--- PROBLEM TO WORK ON ---
Show all lines of the entries in which the word "应用行业" is found.

--- DATA PROVIDED ---
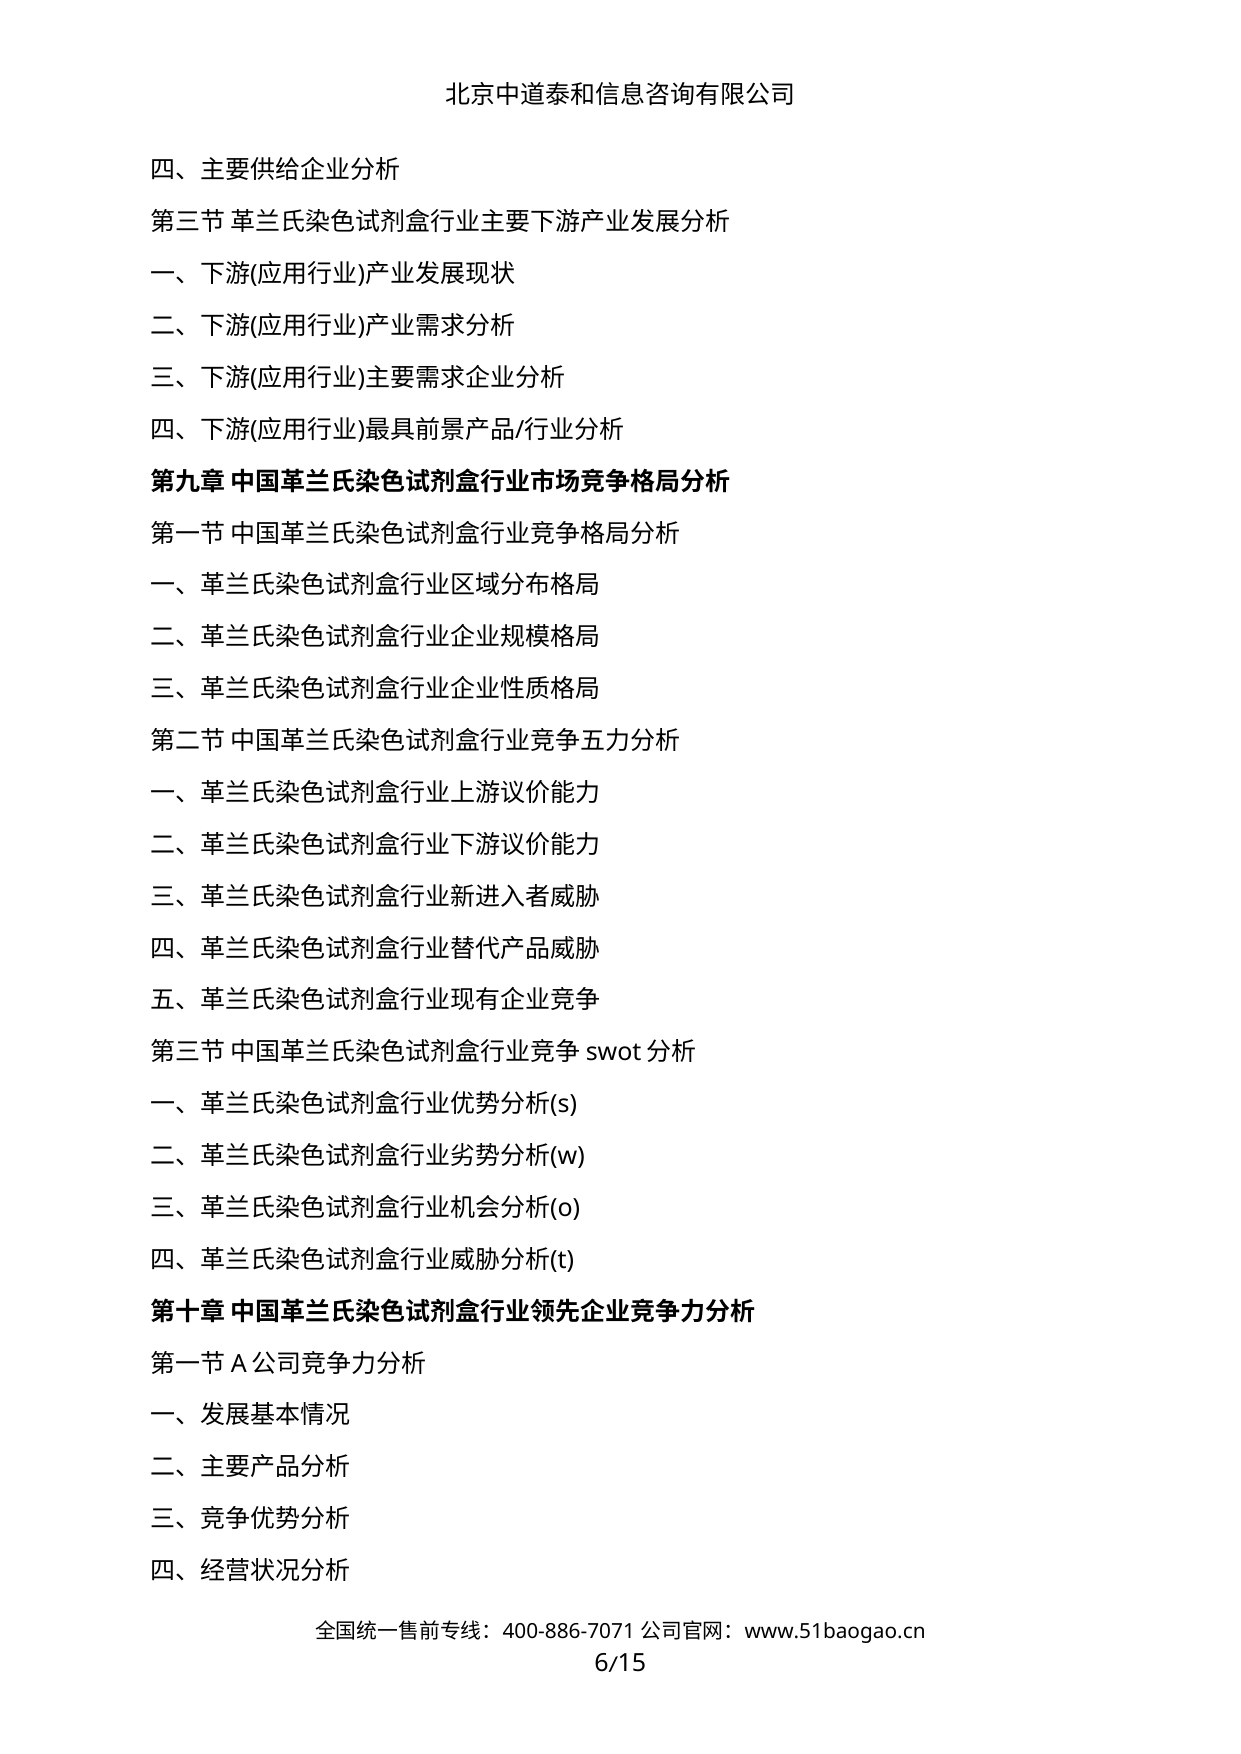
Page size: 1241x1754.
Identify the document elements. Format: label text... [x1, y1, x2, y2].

text 四、主要供给企业分析 [150, 150, 1090, 186]
text 一、革兰氏染色试剂盒行业上游议价能力 [150, 772, 1090, 809]
text 三、下游(应用行业)主要需求企业分析 [150, 357, 1090, 394]
text 二、革兰氏染色试剂盒行业劣势分析(w) [150, 1136, 1090, 1172]
text 三、竞争优势分析 [150, 1499, 1090, 1535]
text 第三节 革兰氏染色试剂盒行业主要下游产业发展分析 [150, 202, 1090, 238]
text 三、革兰氏染色试剂盒行业新进入者威胁 [150, 876, 1090, 912]
text 四、经营状况分析 [150, 1551, 1090, 1587]
text 四、革兰氏染色试剂盒行业替代产品威胁 [150, 928, 1090, 964]
text 第十章 中国革兰氏染色试剂盒行业领先企业竞争力分析 [150, 1291, 1090, 1327]
text 第一节 中国革兰氏染色试剂盒行业竞争格局分析 [150, 513, 1090, 549]
text 四、革兰氏染色试剂盒行业威胁分析(t) [150, 1239, 1090, 1276]
text 一、下游(应用行业)产业发展现状 [150, 254, 1090, 290]
text 二、主要产品分析 [150, 1447, 1090, 1483]
text 第一节 A公司竞争力分析 [150, 1343, 1090, 1379]
text 四、下游(应用行业)最具前景产品/行业分析 [150, 409, 1090, 446]
text 第二节 中国革兰氏染色试剂盒行业竞争五力分析 [150, 721, 1090, 757]
text 第三节 中国革兰氏染色试剂盒行业竞争swot分析 [150, 1032, 1090, 1068]
text 一、革兰氏染色试剂盒行业优势分析(s) [150, 1084, 1090, 1120]
text 三、革兰氏染色试剂盒行业机会分析(o) [150, 1187, 1090, 1224]
text 一、发展基本情况 [150, 1395, 1090, 1431]
text 五、革兰氏染色试剂盒行业现有企业竞争 [150, 980, 1090, 1016]
text 一、革兰氏染色试剂盒行业区域分布格局 [150, 565, 1090, 601]
text 二、下游(应用行业)产业需求分析 [150, 306, 1090, 342]
text 第九章 中国革兰氏染色试剂盒行业市场竞争格局分析 [150, 461, 1090, 497]
text 三、革兰氏染色试剂盒行业企业性质格局 [150, 669, 1090, 705]
text 二、革兰氏染色试剂盒行业企业规模格局 [150, 617, 1090, 653]
text 二、革兰氏染色试剂盒行业下游议价能力 [150, 824, 1090, 861]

--- FINAL ANSWER ---
text 三、下游(应用行业)主要需求企业分析 [150, 357, 1090, 394]
text 一、下游(应用行业)产业发展现状 [150, 254, 1090, 290]
text 四、下游(应用行业)最具前景产品/行业分析 [150, 409, 1090, 446]
text 二、下游(应用行业)产业需求分析 [150, 306, 1090, 342]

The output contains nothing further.